** Opening AVAILABLE DATA block **

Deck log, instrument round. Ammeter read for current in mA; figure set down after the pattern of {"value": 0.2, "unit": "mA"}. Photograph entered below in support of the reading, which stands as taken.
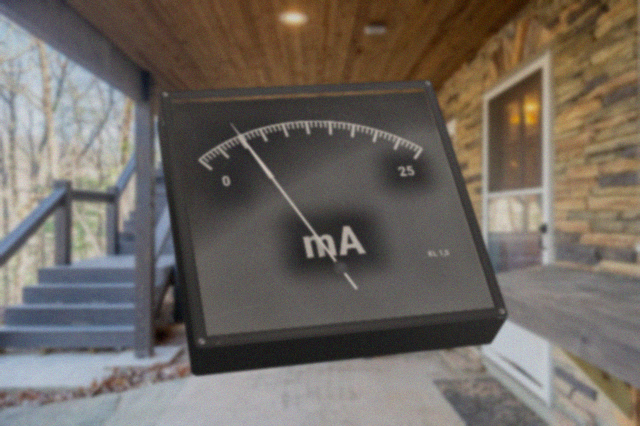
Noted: {"value": 5, "unit": "mA"}
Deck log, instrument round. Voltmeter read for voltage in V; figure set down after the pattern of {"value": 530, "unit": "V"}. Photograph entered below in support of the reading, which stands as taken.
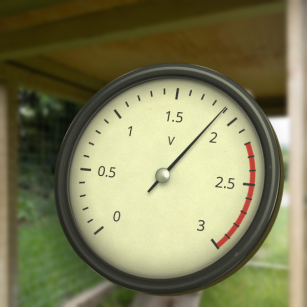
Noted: {"value": 1.9, "unit": "V"}
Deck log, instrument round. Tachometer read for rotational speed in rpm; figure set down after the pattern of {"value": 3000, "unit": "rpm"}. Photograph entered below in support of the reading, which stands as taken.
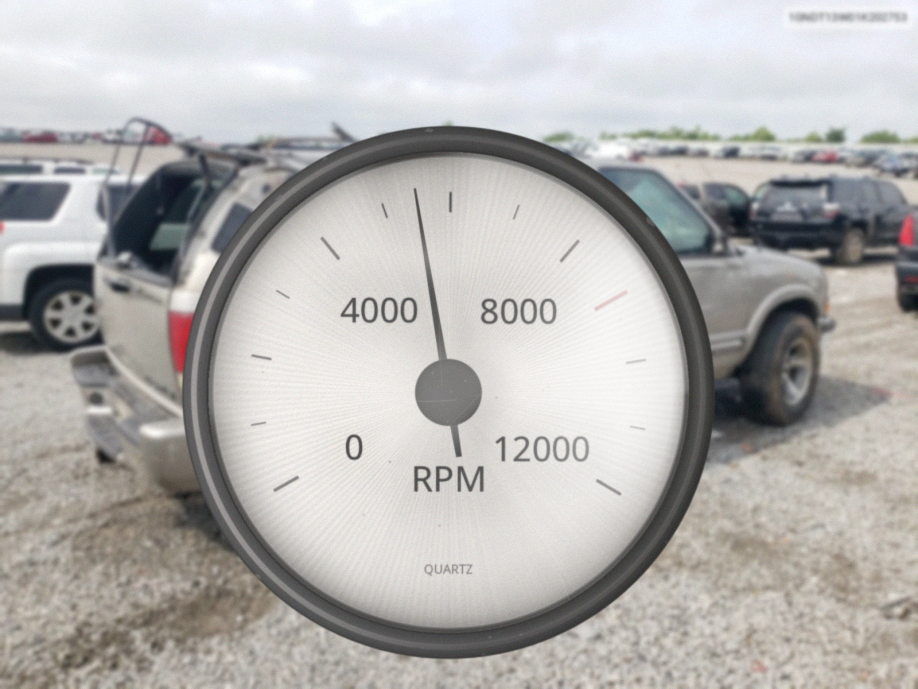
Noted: {"value": 5500, "unit": "rpm"}
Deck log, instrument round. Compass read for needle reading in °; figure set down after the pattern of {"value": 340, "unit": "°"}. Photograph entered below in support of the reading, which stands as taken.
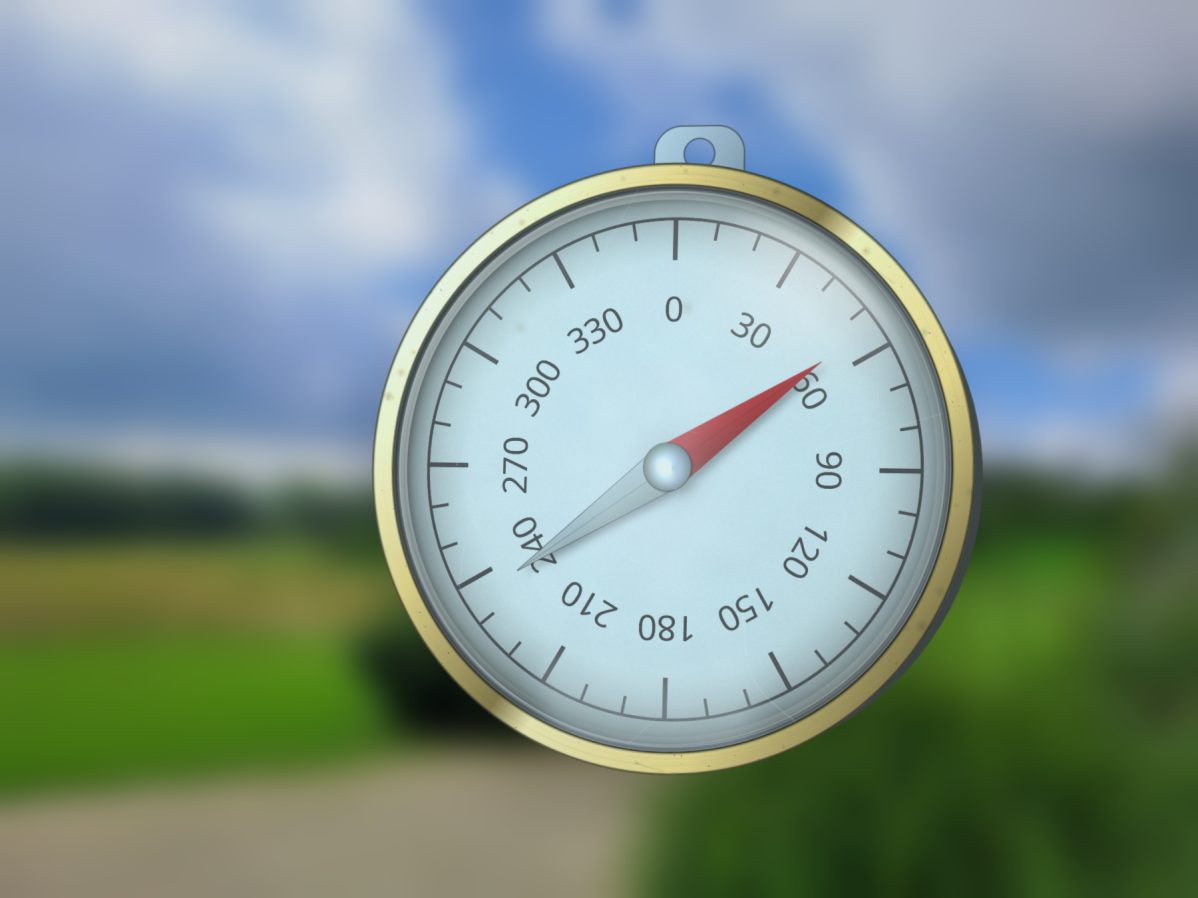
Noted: {"value": 55, "unit": "°"}
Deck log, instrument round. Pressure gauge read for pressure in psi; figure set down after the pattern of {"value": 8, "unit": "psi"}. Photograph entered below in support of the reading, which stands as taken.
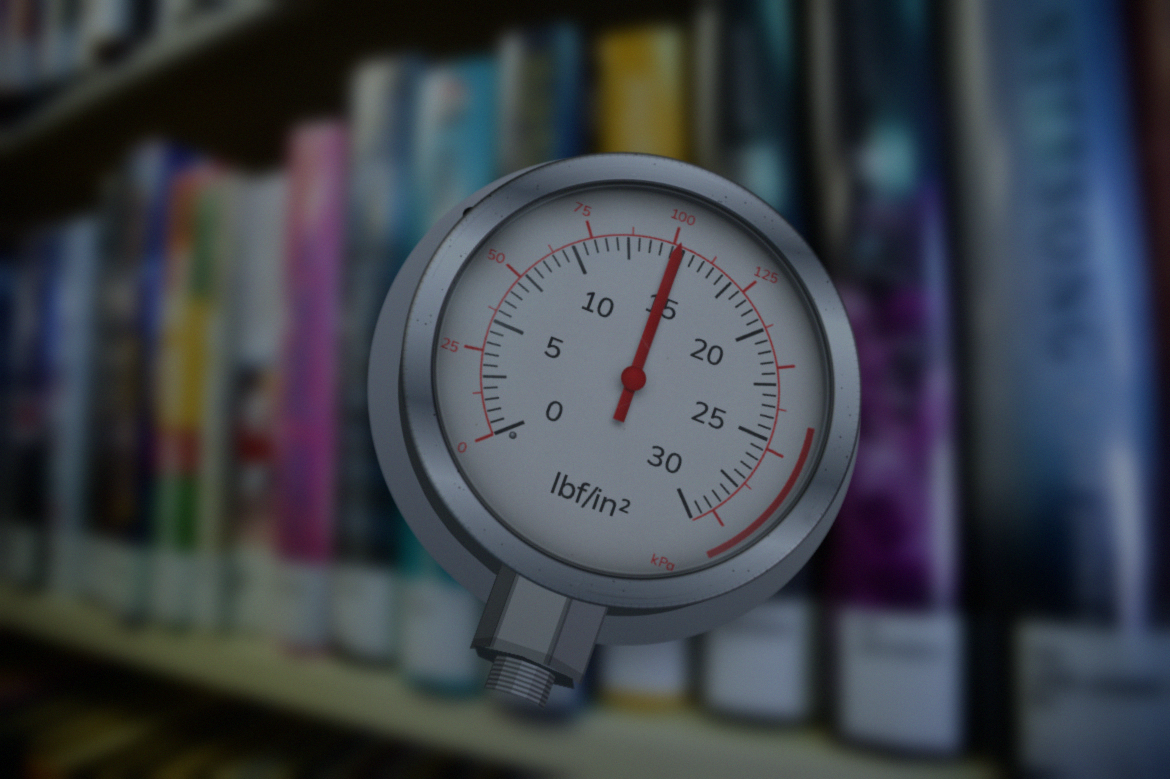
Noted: {"value": 14.75, "unit": "psi"}
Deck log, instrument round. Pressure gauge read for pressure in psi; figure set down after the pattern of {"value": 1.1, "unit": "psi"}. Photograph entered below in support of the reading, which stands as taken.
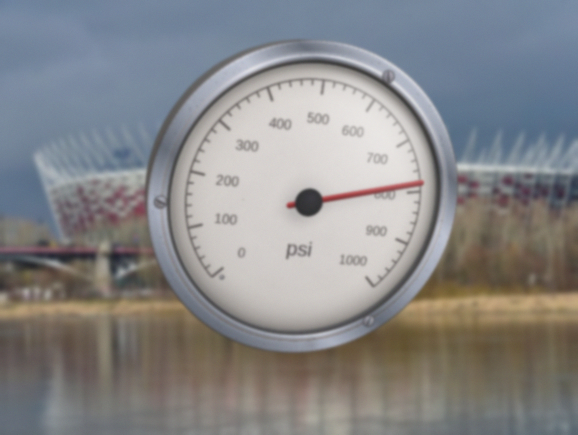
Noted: {"value": 780, "unit": "psi"}
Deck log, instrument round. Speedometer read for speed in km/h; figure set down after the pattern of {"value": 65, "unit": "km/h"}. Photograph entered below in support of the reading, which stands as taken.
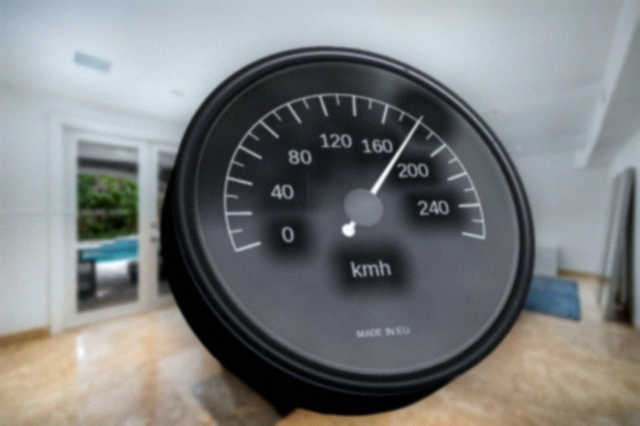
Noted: {"value": 180, "unit": "km/h"}
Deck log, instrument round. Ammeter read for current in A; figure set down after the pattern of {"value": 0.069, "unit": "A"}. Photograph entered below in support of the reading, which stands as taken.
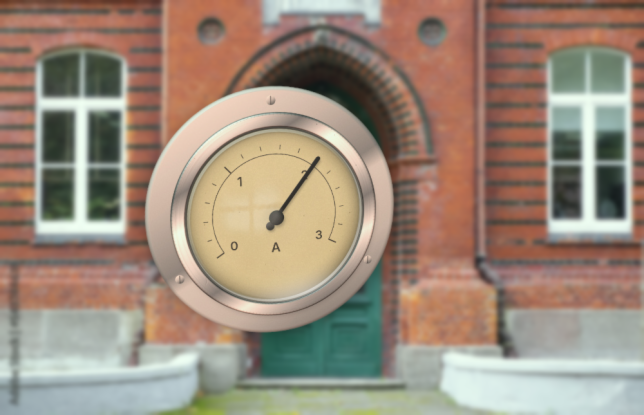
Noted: {"value": 2, "unit": "A"}
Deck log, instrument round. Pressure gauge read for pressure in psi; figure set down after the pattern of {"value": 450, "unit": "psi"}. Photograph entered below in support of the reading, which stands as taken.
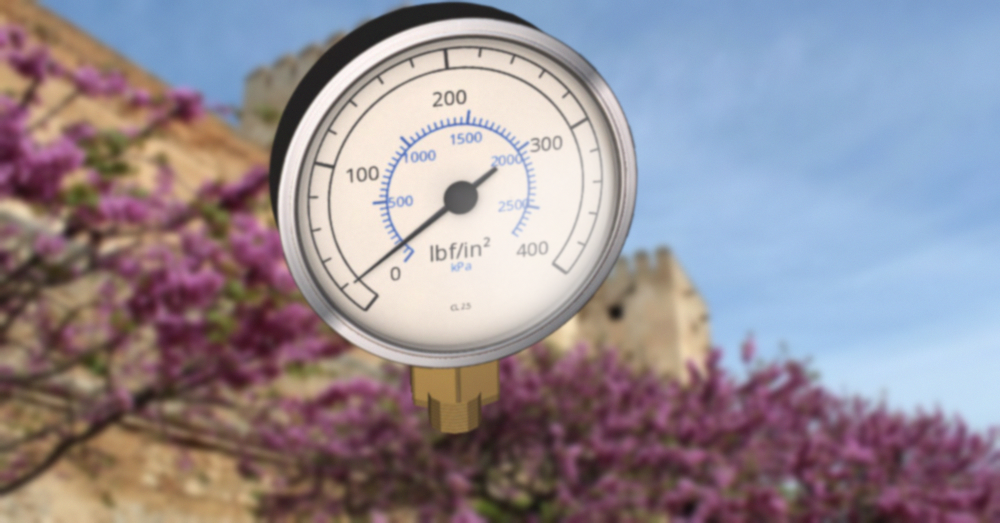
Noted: {"value": 20, "unit": "psi"}
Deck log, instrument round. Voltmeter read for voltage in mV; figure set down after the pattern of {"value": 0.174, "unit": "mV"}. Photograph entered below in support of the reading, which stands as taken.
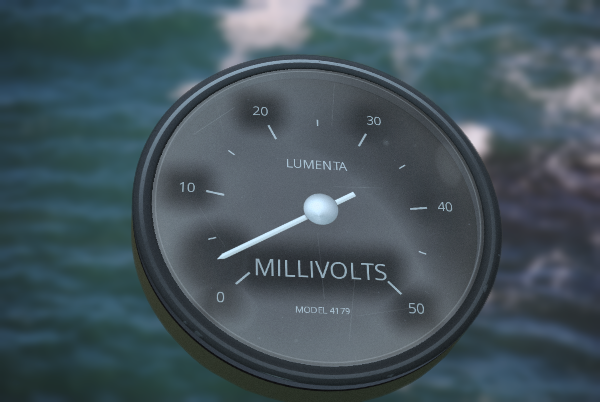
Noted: {"value": 2.5, "unit": "mV"}
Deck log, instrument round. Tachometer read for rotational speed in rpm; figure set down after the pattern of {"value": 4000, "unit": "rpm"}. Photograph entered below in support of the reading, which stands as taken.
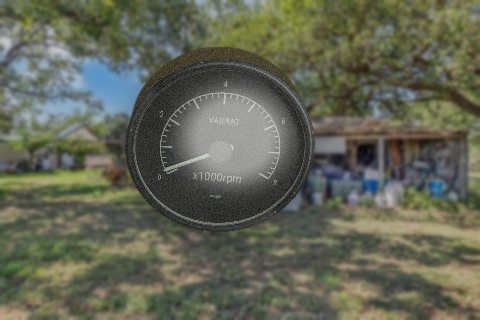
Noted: {"value": 200, "unit": "rpm"}
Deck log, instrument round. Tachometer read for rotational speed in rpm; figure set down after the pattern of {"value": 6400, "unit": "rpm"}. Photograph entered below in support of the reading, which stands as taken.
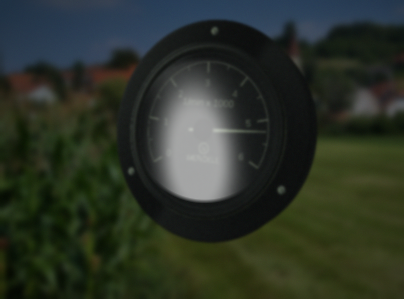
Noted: {"value": 5250, "unit": "rpm"}
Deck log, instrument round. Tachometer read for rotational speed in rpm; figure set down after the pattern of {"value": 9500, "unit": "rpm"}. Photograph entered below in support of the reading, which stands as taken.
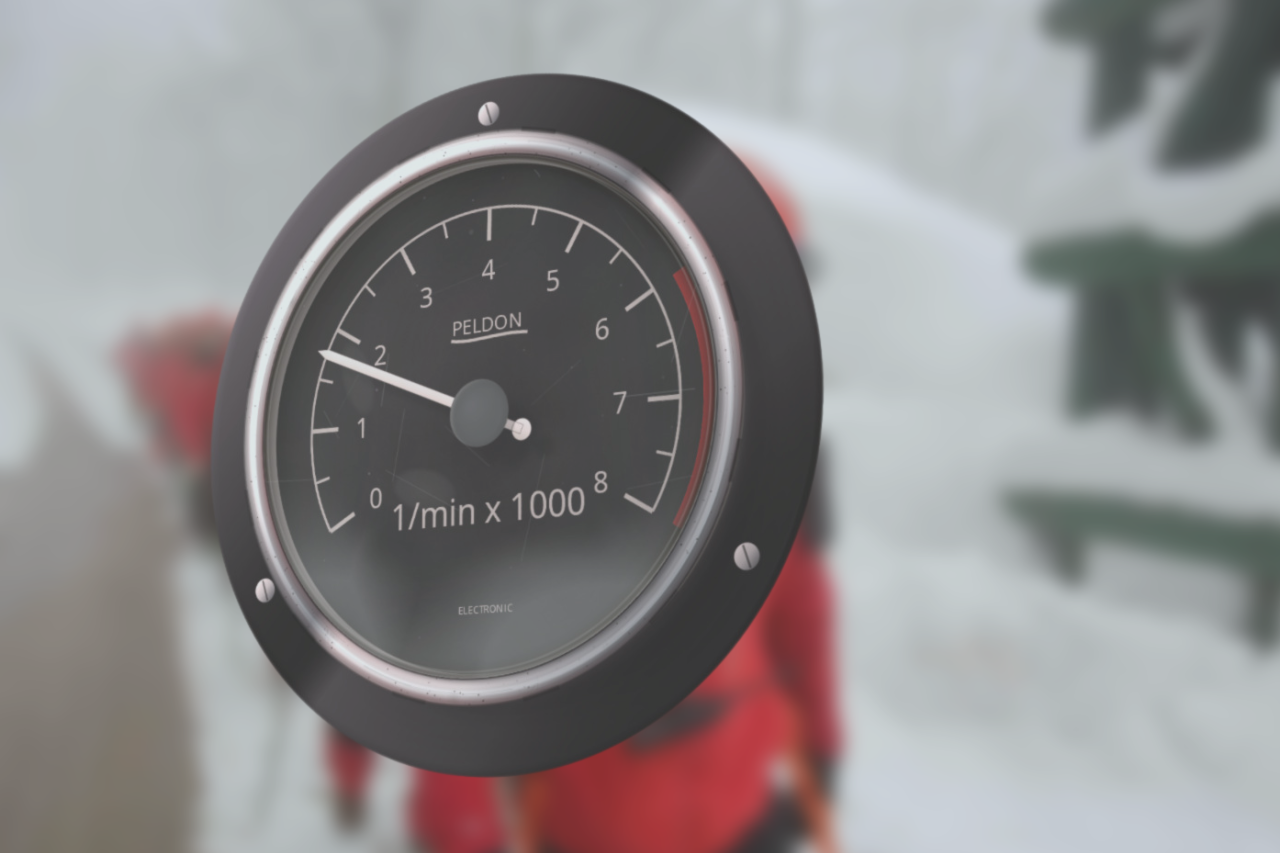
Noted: {"value": 1750, "unit": "rpm"}
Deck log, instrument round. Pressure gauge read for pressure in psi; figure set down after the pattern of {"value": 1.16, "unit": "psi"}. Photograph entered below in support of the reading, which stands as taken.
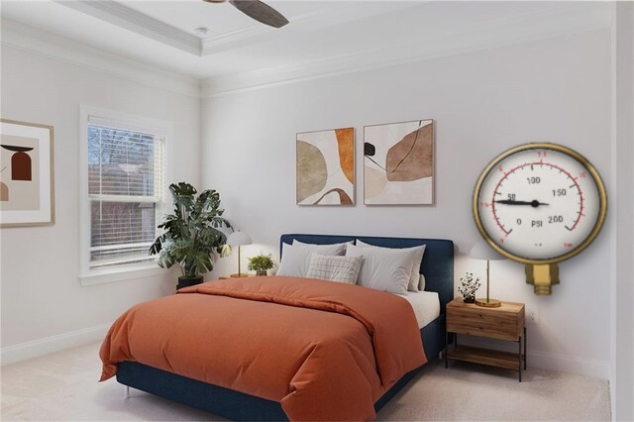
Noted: {"value": 40, "unit": "psi"}
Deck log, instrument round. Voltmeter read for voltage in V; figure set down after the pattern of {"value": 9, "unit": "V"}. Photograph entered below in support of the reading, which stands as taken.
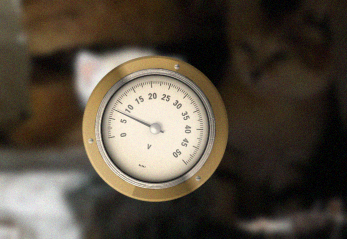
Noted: {"value": 7.5, "unit": "V"}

** Closing AVAILABLE DATA block **

**WORK TO BE COMPLETED:** Please state how many lines of the data above contain the string "gauge". Give only the number.

**PROBLEM SOLUTION:** 4